Page extract:
+--
My current config is qwen2.5-coder-0.5b for my editor plugin and qwen3-8b for interactive chat and aider. I use nibble quants for everything. 0.5b is not enough for something like aider, 8b is too much for interactive editing. I'd also recommend shrinking the ring context in the neovim plugin if you use that since the default is 32k tokens which takes forever and generates a ton of heat.

I really appreciate you going into such technical specificity, thank you! I'll have to steal that siri for linux setup, that sounds awesome. Exploring ways to make use of compute people have lying around to do useful things without the vendor dependencies. But I'm relatively new to the AI scene, so your input really boosts my learning speed, thank you again!
no_wizard OP
This was how early browsers felt too, the open source browser engines were slower at adapting than the ones developed by Netscape and Microsoft, but eventually it all reversed and open source excelled past the closed source software.
+--
Entries supplied:
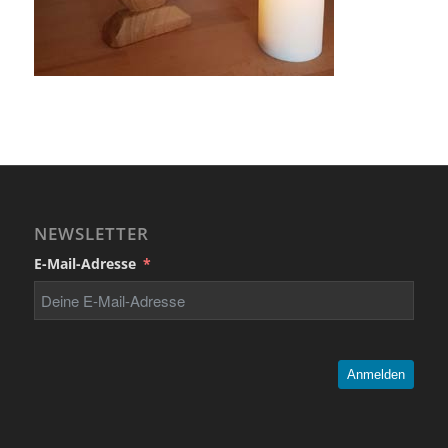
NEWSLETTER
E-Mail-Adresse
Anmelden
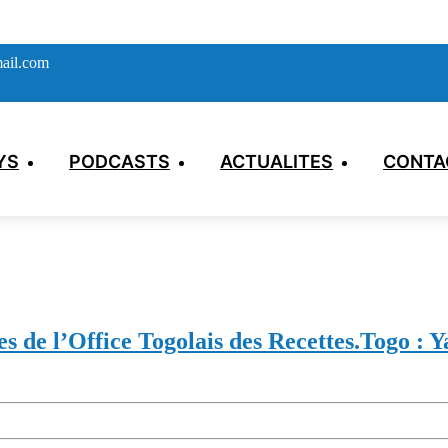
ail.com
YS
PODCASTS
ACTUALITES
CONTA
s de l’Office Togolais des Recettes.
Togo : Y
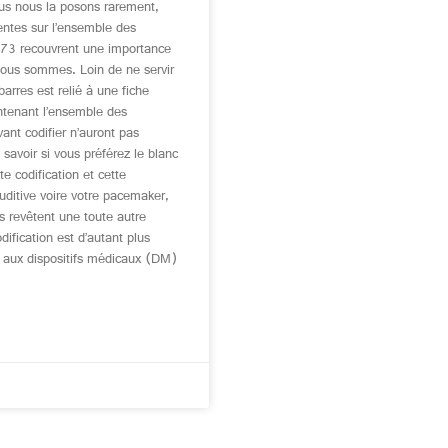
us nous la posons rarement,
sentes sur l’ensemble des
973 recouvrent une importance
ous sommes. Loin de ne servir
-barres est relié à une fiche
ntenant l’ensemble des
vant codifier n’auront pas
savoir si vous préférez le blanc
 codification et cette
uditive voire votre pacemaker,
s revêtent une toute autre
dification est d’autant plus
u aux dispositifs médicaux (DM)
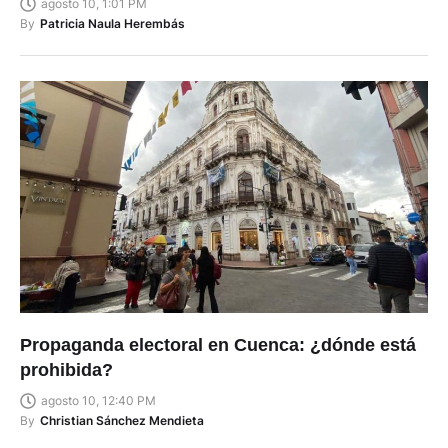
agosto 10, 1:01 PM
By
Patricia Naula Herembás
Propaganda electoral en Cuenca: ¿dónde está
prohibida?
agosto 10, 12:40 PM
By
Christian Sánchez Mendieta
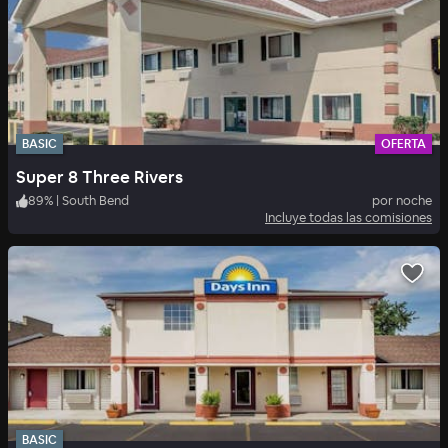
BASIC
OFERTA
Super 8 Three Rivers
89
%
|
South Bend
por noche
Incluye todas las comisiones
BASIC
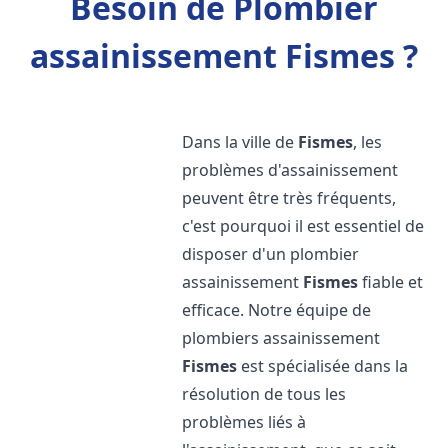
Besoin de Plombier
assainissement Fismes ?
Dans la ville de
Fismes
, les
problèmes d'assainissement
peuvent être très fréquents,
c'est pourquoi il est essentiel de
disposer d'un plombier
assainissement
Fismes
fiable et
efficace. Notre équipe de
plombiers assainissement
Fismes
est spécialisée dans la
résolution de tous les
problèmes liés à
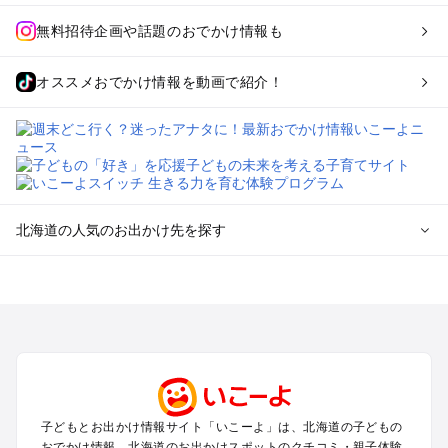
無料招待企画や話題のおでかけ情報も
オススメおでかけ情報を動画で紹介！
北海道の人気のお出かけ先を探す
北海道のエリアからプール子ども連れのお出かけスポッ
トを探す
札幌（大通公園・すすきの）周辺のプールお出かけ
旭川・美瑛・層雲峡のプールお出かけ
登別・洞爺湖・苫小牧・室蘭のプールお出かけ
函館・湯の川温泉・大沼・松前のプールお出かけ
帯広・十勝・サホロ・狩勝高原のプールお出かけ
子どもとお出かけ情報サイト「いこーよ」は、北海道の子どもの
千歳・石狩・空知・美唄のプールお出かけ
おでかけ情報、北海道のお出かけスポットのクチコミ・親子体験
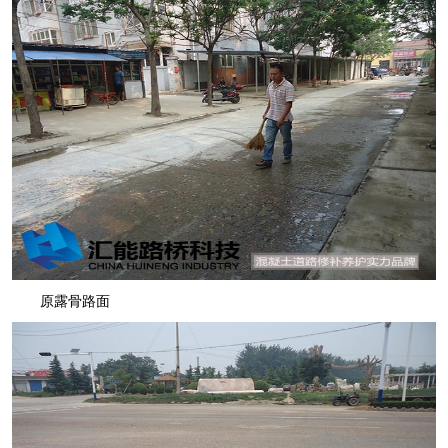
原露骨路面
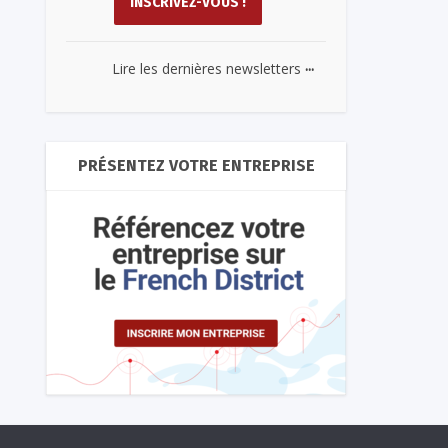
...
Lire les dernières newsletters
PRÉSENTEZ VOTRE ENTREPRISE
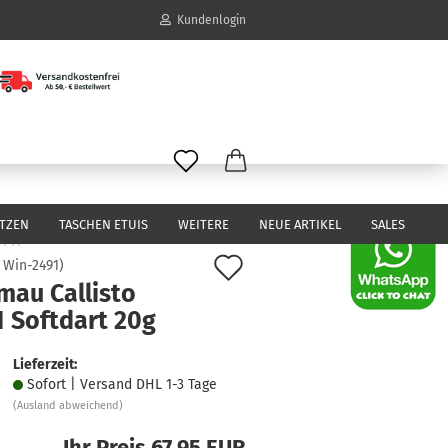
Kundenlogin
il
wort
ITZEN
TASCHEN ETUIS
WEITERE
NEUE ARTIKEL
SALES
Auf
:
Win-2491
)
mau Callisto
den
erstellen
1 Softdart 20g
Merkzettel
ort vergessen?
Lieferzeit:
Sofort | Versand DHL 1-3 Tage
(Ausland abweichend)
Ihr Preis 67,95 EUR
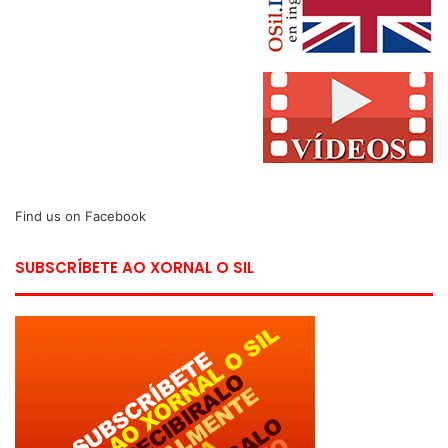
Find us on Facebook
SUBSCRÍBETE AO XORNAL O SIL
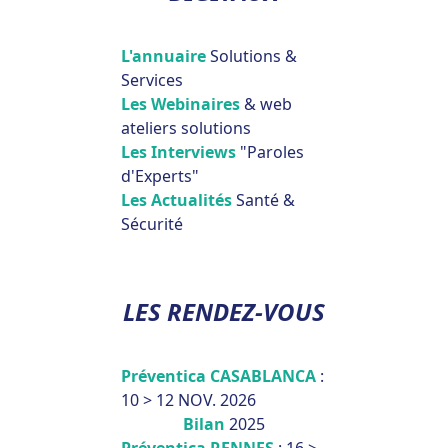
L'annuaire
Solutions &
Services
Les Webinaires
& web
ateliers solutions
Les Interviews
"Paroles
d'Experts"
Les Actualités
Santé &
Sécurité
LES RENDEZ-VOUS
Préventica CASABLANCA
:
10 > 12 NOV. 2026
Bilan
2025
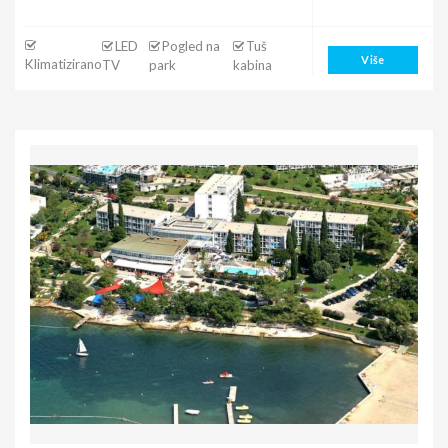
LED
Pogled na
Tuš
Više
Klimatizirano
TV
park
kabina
+--
What to work on:
**a.** In the forum excerpt on local coding models, what is the default ring context size in the neovim plugin?
**b.** Copy from the forum excerpt on local coding models the passage that opens with the words "My current config" and stops after "thank you again!".

Answers by item:
**a.** 32k tokens

**b.**
My current config is qwen2.5-coder-0.5b for my editor plugin and qwen3-8b for interactive chat and aider. I use nibble quants for everything. 0.5b is not enough for something like aider, 8b is too much for interactive editing. I'd also recommend shrinking the ring context in the neovim plugin if you use that since the default is 32k tokens which takes forever and generates a ton of heat.

I really appreciate you going into such technical specificity, thank you! I'll have to steal that siri for linux setup, that sounds awesome. Exploring ways to make use of compute people have lying around to do useful things without the vendor dependencies. But I'm relatively new to the AI scene, so your input really boosts my learning speed, thank you again!